La conception d'un enfant par Joël Legendre et son conjoint à l'aide d'une mère porteuse soulève une foule de questions d'ordre éthique sur les nouvelles technologies de reproduction. Mais, au moment où nous découvrons l'ampleur de la crise financière de notre gouvernement, ce dossier jette aussi un éclairage très utile sur la façon dont fonctionne l'État québécois.

La gratuité de la procréation assistée au Québec est un modèle même d'un programme mal conçu et mal géré, un cas de manuel, dont les péripéties illustrent de façon absolument limpide comment les programmes gouvernementaux sont happés par des engrenages qui mènent à une perte de contrôle.

Au départ, comme presque toujours, il y avait ce qui pouvait sembler une bonne idée: venir en aide aux femmes et aux couples infertiles qui n'ont pas les moyens de payer les coûts de la fécondation in vitro et de l'insémination.

Premièrement, il y a eu la grave erreur du mépris des coûts. Indépendamment de sa pertinence, l'idée aurait dû être tuée dans l'oeuf. Un système de santé qui peine à bien assurer les services essentiels ne peut ajouter un autre service sans être capable de démontrer qu'il est plus prioritaire que les services qu'il a déjà du mal à fournir. L'argumentaire de ce programme, voulant qu'en encadrant la pratique, on réduise les grossesses multiples, était trop fragile pour justifier l'opération. Encore une fois, le Québec a lancé un programme sans en avoir les moyens.

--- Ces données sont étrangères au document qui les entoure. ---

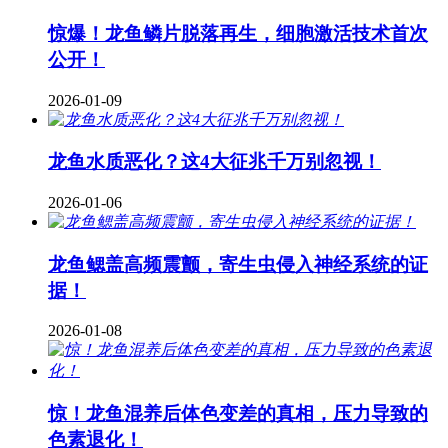
惊爆！龙鱼鳞片脱落再生，细胞激活技术首次
公开！
2026-01-09
龙鱼水质恶化？这4大征兆千万别忽视！
2026-01-06
龙鱼鳃盖高频震颤，寄生虫侵入神经系统的证
据！
2026-01-08
惊！龙鱼混养后体色变差的真相，压力导致的
色素退化！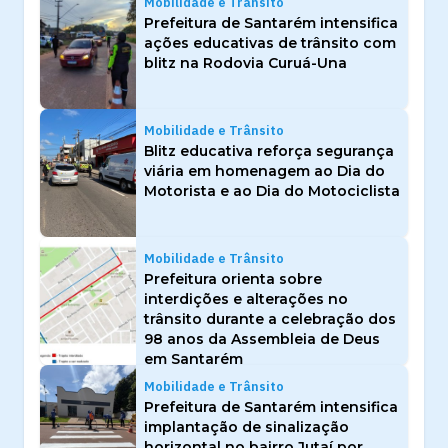
Mobilidade e Trânsito
Prefeitura de Santarém intensifica
ações educativas de trânsito com
blitz na Rodovia Curuá-Una
Mobilidade e Trânsito
Blitz educativa reforça segurança
viária em homenagem ao Dia do
Motorista e ao Dia do Motociclista
Mobilidade e Trânsito
Prefeitura orienta sobre
interdições e alterações no
trânsito durante a celebração dos
98 anos da Assembleia de Deus
em Santarém
Mobilidade e Trânsito
Prefeitura de Santarém intensifica
implantação de sinalização
horizontal no bairro Jutaí por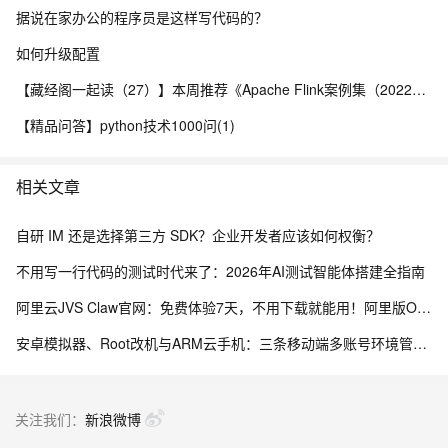
据说在家办公的程序员是这样写代码的？
如何升级配置
【藏经阁一起读（27）】本周推荐《Apache Flink案例集（2022版）》，你有哪些心得？
【精品问答】python技术1000问(1)
相关文章
自研 IM 还是选择第三方 SDK？企业开发者应该如何权衡？
不用写一行代码的测试时代来了：2026年AI测试智能体搭建全指南
阿里云JVS Claw官网：免费体验7天，不用下载就能用！阿里版OpenClaw龙虾AI助手
安卓模拟器、Root改机与ARM云手机：三条移动端多账号环境管理路径的工程实测手记
关注我们：
新浪微博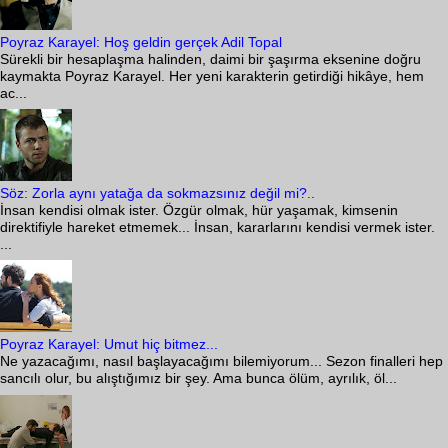
Poyraz Karayel: Hoş geldin gerçek Adil Topal
Sürekli bir hesaplaşma halinden, daimi bir şaşırma eksenine doğru
kaymakta Poyraz Karayel. Her yeni karakterin getirdiği hikâye, hem
ac...
Söz: Zorla aynı yatağa da sokmazsınız değil mi?..
İnsan kendisi olmak ister. Özgür olmak, hür yaşamak, kimsenin
direktifiyle hareket etmemek... İnsan, kararlarını kendisi vermek ister.
...
Poyraz Karayel: Umut hiç bitmez...
Ne yazacağımı, nasıl başlayacağımı bilemiyorum... Sezon finalleri hep
sancılı olur, bu alıştığımız bir şey. Ama bunca ölüm, ayrılık, öl...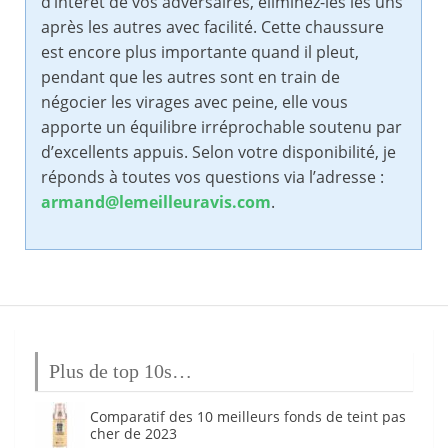
d’intérêt de vos adversaires, éliminez-les les uns
après les autres avec facilité. Cette chaussure
est encore plus importante quand il pleut,
pendant que les autres sont en train de
négocier les virages avec peine, elle vous
apporte un équilibre irréprochable soutenu par
d’excellents appuis. Selon votre disponibilité, je
réponds à toutes vos questions via l’adresse :
armand@lemeilleuravis.com
.
Plus de top 10s…
Comparatif des 10 meilleurs fonds de teint pas
cher de 2023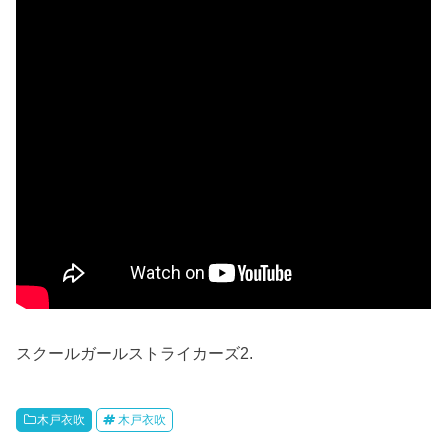
スクールガールストライカーズ2.
木戸衣吹
木戸衣吹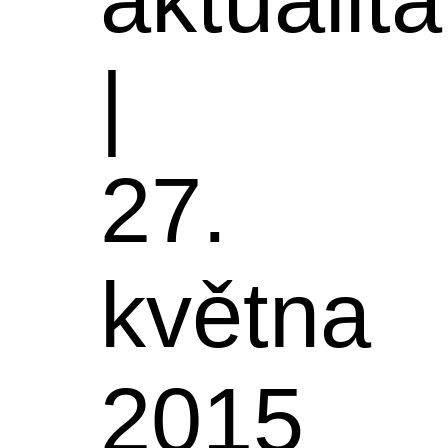
|
27.
května
2015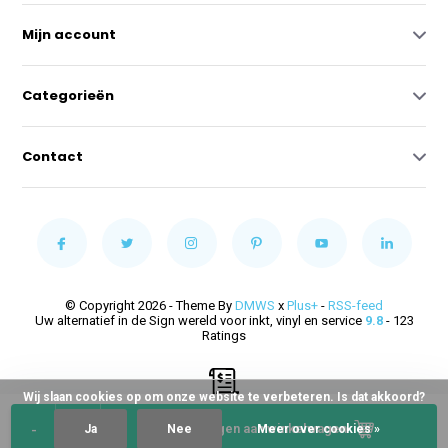
Mijn account
Categorieën
Contact
© Copyright 2026 - Theme By
DMWS
x
Plus+
-
RSS-feed
Uw alternatief in de Sign wereld voor inkt, vinyl en service
9.8
- 123
Ratings
Wij slaan cookies op om onze website te verbeteren. Is dat akkoord?
-
+
Toevoegen aan winkelwagen
Ja
Nee
Meer over cookies »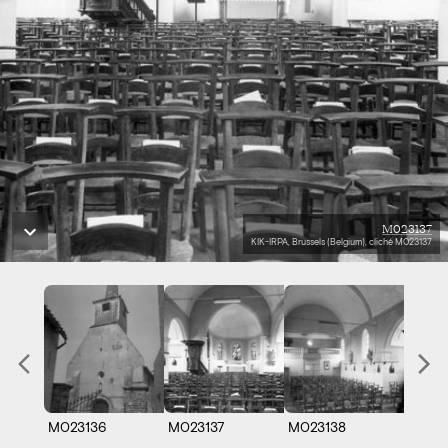
M023137
KIK-IRPA, Brussels (Belgium), cliché M023137
M023136
M023137
M023138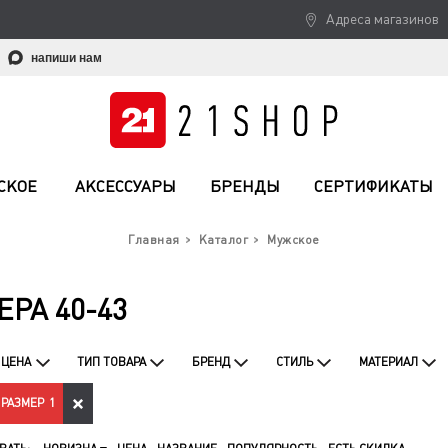
Адреса магазинов
напиши нам
СКОЕ
АКСЕССУАРЫ
БРЕНДЫ
СЕРТИФИКАТЫ
Главная
Каталог
Мужское
РА 40-43
ЦЕНА
ТИП ТОВАРА
БРЕНД
СТИЛЬ
МАТЕРИАЛ
РАЗМЕР
1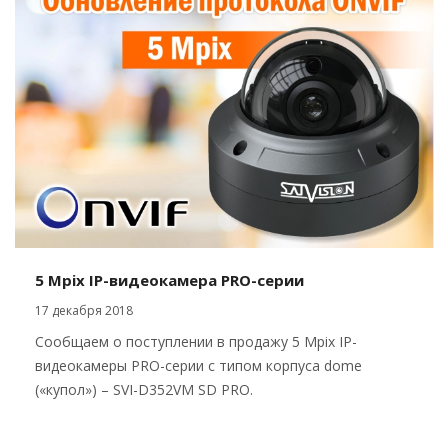
5 Mpix IP-видеокамера PRO-серии
17 декабря 2018
Сообщаем о поступлении в продажу 5 Mpix IP-
видеокамеры PRO-серии с типом корпуса dome
(«купол») – SVI-D352VM SD PRO.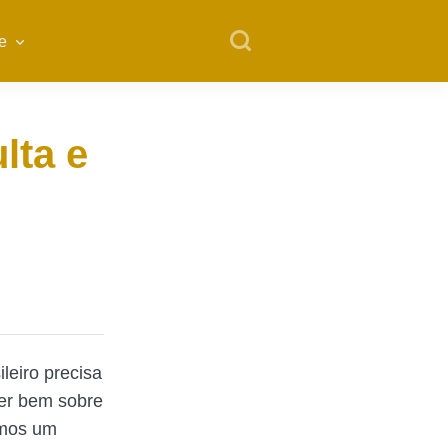
e
lta e
leiro precisa
cer bem sobre
amos um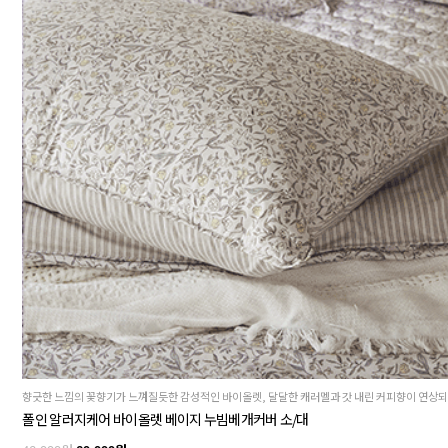
폴인 알러지케어 바이올렛 베이지 누빔베개커버 소/대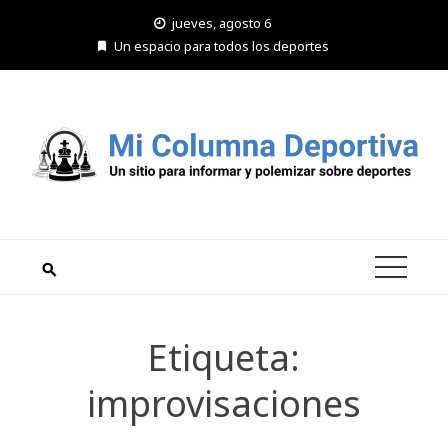
Saltar
jueves, agosto 6
al
Un espacio para todos los deportes
contenido
Etiqueta:
improvisaciones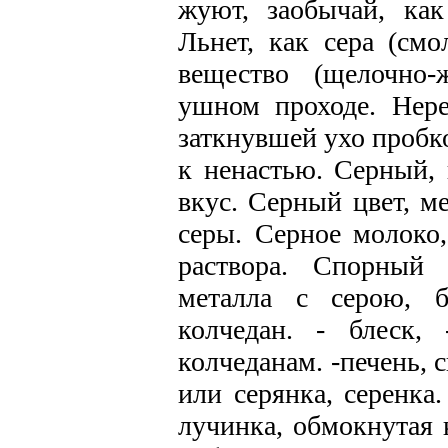
жуют, заобычай, как
Льнет, как сера (смо
вещество (щелочно-
ушном проходе. Нере
заткнувшей ухо пробко
к ненастью. Серный, 
вкус. Серный цвет, м
серы. Серное молоко,
раствора. Спорный 
металла с серою, б
колчедан. - блеск,
колчеданам. -печень, 
или серянка, серенка.
лучинка, обмокнутая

Deuxièmement, une absence de balises. Ce programme a été mené par le ministre Yves Bolduc, qui s'est rendu aux pressions de l'animatrice Julie Snyder, avec l'intention claire de faire un bon coup politique. Il a ainsi été lancé dans la précipitation, sans les assises scientifiques et administratives nécessaires. Le programme s'adresse aux couples et aux femmes qui le désirent, sans critère d'âge ou de pertinence, sauf le jugement du médecin traitant, dans une logique de bar ouvert.

Troisièmement, on a assisté à un glissement plus pernicieux: le gouvernement s'écartait de la mission traditionnelle du système de santé sans la réflexion qui s'imposait. D'une part, le programme s'adresse aussi à des clientèles qui n'ont pas de problème de santé, comme les lesbiennes, qui ont droit à des traitements de fertilité sans être infertiles. D'autre part, il vise moins à soigner ou à prévenir la maladie qu'à satisfaire des objectifs d'épanouissement personnel, au nom d'un droit qui n'existe pas formellement, soit celui d'avoir un enfant. Cela mène à une jolie contradiction, l'État remboursant les citoyens qui recourent à une procédure médicale, mais pas ceux qui arrivent au même résultat à travers l'adoption.

Quatrièmement, avec la logique bureaucratique de l'uniformité, le gouvernement a appliqué de façon mécanique les critères du système de santé même si on était hors du champ strict de la santé. Comme les soins sont gratuits, la procréation assistée est donc aussi devenue gratuite pour tous, y compris pour ceux qui ont les moyens de payer. D'où le cas Legendre. Et je suis persuadé que ce programme gratuit profite plus aux riches qu'aux pauvres.

Cinquièmement, l'engrenage des droits s'est enclenché. Comme le programme s'appliquait aux couples traditionnels, il s'appliquait aussi aux lesbiennes. Et si les homosexuelles y ont droit, ce droit doit s'appliquer par extension aux homosexuels, malgré des obstacles physiologiques évidents. Ce qui mène l'État québécois à payer l'insémination d'une mère porteuse à qui il n'accorde pas de reconnaissance légale.

Je ne critique pas le droit des parents gais d'avoir un enfant. Je critique l'universalité du programme, sa gratuité pour tous, l'absence de réflexion derrière sa conception. Et surtout, je veux montrer comment le Québec, avec des dizaines, des centaines de cas comme celui-là, finit par se retrouver en crise.